Collection entries
######
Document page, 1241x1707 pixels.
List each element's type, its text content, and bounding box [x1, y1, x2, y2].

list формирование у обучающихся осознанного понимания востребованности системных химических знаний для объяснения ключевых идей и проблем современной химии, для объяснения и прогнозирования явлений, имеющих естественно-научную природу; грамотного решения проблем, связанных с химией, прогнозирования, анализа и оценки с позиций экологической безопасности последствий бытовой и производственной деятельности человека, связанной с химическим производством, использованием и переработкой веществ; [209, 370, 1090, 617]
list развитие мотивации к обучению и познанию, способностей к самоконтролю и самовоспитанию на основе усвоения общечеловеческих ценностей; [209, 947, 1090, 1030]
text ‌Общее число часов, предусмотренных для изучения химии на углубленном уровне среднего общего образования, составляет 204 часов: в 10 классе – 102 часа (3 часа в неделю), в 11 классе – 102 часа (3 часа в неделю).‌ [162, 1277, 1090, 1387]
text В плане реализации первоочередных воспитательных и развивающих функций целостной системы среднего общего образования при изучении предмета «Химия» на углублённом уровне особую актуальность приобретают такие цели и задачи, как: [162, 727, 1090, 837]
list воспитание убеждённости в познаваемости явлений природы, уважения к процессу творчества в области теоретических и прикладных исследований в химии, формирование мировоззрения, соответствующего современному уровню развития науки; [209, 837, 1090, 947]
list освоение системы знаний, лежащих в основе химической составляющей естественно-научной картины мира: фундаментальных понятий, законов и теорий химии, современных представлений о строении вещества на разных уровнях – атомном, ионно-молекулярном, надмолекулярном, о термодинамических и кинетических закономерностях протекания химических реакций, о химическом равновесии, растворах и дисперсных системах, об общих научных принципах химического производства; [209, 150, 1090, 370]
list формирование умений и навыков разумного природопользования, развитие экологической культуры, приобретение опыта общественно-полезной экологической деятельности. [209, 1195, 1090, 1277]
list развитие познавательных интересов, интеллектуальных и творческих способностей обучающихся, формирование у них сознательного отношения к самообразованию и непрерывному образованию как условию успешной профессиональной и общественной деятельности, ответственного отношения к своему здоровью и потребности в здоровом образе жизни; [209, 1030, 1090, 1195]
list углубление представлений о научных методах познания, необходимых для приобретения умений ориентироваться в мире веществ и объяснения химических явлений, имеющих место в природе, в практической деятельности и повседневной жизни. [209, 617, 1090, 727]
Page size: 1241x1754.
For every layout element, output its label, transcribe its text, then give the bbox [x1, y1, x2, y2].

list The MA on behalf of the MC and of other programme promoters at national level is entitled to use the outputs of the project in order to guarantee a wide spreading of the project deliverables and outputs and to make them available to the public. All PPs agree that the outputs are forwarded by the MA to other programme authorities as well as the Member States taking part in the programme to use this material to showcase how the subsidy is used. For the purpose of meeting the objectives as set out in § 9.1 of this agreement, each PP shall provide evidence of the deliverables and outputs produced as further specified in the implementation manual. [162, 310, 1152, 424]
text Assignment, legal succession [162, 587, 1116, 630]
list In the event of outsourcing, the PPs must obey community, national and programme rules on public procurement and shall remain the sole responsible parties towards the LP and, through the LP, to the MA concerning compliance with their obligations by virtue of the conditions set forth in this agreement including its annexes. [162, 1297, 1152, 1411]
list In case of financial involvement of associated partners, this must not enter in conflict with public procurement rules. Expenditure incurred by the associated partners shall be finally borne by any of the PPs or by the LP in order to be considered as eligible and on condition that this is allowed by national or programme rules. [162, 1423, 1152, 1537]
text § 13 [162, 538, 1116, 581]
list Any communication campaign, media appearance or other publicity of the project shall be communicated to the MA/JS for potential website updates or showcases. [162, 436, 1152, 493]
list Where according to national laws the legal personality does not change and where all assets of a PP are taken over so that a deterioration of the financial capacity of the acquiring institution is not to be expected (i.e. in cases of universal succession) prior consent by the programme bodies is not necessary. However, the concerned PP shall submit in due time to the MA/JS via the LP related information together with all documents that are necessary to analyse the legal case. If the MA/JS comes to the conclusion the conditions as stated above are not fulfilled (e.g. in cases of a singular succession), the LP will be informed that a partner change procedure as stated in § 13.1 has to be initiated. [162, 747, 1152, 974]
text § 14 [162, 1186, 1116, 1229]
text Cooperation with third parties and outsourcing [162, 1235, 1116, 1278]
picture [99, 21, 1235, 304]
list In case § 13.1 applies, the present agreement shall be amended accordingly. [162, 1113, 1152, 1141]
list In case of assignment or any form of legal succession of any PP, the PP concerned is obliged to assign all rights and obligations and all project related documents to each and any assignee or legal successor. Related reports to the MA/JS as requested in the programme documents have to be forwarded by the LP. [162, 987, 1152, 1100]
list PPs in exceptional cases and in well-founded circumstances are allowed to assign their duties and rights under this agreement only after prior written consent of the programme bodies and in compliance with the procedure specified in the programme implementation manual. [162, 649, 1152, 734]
######
The whole block of data above should be printed again verbatim.

Document page, 1241x1707 pixels.
List each element's type, its text content, and bounding box [x1, y1, x2, y2].

list формирование у обучающихся осознанного понимания востребованности системных химических знаний для объяснения ключевых идей и проблем современной химии, для объяснения и прогнозирования явлений, имеющих естественно-научную природу; грамотного решения проблем, связанных с химией, прогнозирования, анализа и оценки с позиций экологической безопасности последствий бытовой и производственной деятельности человека, связанной с химическим производством, использованием и переработкой веществ; [209, 370, 1090, 617]
list развитие мотивации к обучению и познанию, способностей к самоконтролю и самовоспитанию на основе усвоения общечеловеческих ценностей; [209, 947, 1090, 1030]
text ‌Общее число часов, предусмотренных для изучения химии на углубленном уровне среднего общего образования, составляет 204 часов: в 10 классе – 102 часа (3 часа в неделю), в 11 классе – 102 часа (3 часа в неделю).‌ [162, 1277, 1090, 1387]
text В плане реализации первоочередных воспитательных и развивающих функций целостной системы среднего общего образования при изучении предмета «Химия» на углублённом уровне особую актуальность приобретают такие цели и задачи, как: [162, 727, 1090, 837]
list воспитание убеждённости в познаваемости явлений природы, уважения к процессу творчества в области теоретических и прикладных исследований в химии, формирование мировоззрения, соответствующего современному уровню развития науки; [209, 837, 1090, 947]
list освоение системы знаний, лежащих в основе химической составляющей естественно-научной картины мира: фундаментальных понятий, законов и теорий химии, современных представлений о строении вещества на разных уровнях – атомном, ионно-молекулярном, надмолекулярном, о термодинамических и кинетических закономерностях протекания химических реакций, о химическом равновесии, растворах и дисперсных системах, об общих научных принципах химического производства; [209, 150, 1090, 370]
list формирование умений и навыков разумного природопользования, развитие экологической культуры, приобретение опыта общественно-полезной экологической деятельности. [209, 1195, 1090, 1277]
list развитие познавательных интересов, интеллектуальных и творческих способностей обучающихся, формирование у них сознательного отношения к самообразованию и непрерывному образованию как условию успешной профессиональной и общественной деятельности, ответственного отношения к своему здоровью и потребности в здоровом образе жизни; [209, 1030, 1090, 1195]
list углубление представлений о научных методах познания, необходимых для приобретения умений ориентироваться в мире веществ и объяснения химических явлений, имеющих место в природе, в практической деятельности и повседневной жизни. [209, 617, 1090, 727]
Page size: 1241x1754.
For every layout element, output its label, transcribe its text, then give the bbox [x1, y1, x2, y2].

list The MA on behalf of the MC and of other programme promoters at national level is entitled to use the outputs of the project in order to guarantee a wide spreading of the project deliverables and outputs and to make them available to the public. All PPs agree that the outputs are forwarded by the MA to other programme authorities as well as the Member States taking part in the programme to use this material to showcase how the subsidy is used. For the purpose of meeting the objectives as set out in § 9.1 of this agreement, each PP shall provide evidence of the deliverables and outputs produced as further specified in the implementation manual. [162, 310, 1152, 424]
text Assignment, legal succession [162, 587, 1116, 630]
list In the event of outsourcing, the PPs must obey community, national and programme rules on public procurement and shall remain the sole responsible parties towards the LP and, through the LP, to the MA concerning compliance with their obligations by virtue of the conditions set forth in this agreement including its annexes. [162, 1297, 1152, 1411]
list In case of financial involvement of associated partners, this must not enter in conflict with public procurement rules. Expenditure incurred by the associated partners shall be finally borne by any of the PPs or by the LP in order to be considered as eligible and on condition that this is allowed by national or programme rules. [162, 1423, 1152, 1537]
text § 13 [162, 538, 1116, 581]
list Any communication campaign, media appearance or other publicity of the project shall be communicated to the MA/JS for potential website updates or showcases. [162, 436, 1152, 493]
list Where according to national laws the legal personality does not change and where all assets of a PP are taken over so that a deterioration of the financial capacity of the acquiring institution is not to be expected (i.e. in cases of universal succession) prior consent by the programme bodies is not necessary. However, the concerned PP shall submit in due time to the MA/JS via the LP related information together with all documents that are necessary to analyse the legal case. If the MA/JS comes to the conclusion the conditions as stated above are not fulfilled (e.g. in cases of a singular succession), the LP will be informed that a partner change procedure as stated in § 13.1 has to be initiated. [162, 747, 1152, 974]
text § 14 [162, 1186, 1116, 1229]
text Cooperation with third parties and outsourcing [162, 1235, 1116, 1278]
picture [99, 21, 1235, 304]
list In case § 13.1 applies, the present agreement shall be amended accordingly. [162, 1113, 1152, 1141]
list In case of assignment or any form of legal succession of any PP, the PP concerned is obliged to assign all rights and obligations and all project related documents to each and any assignee or legal successor. Related reports to the MA/JS as requested in the programme documents have to be forwarded by the LP. [162, 987, 1152, 1100]
list PPs in exceptional cases and in well-founded circumstances are allowed to assign their duties and rights under this agreement only after prior written consent of the programme bodies and in compliance with the procedure specified in the programme implementation manual. [162, 649, 1152, 734]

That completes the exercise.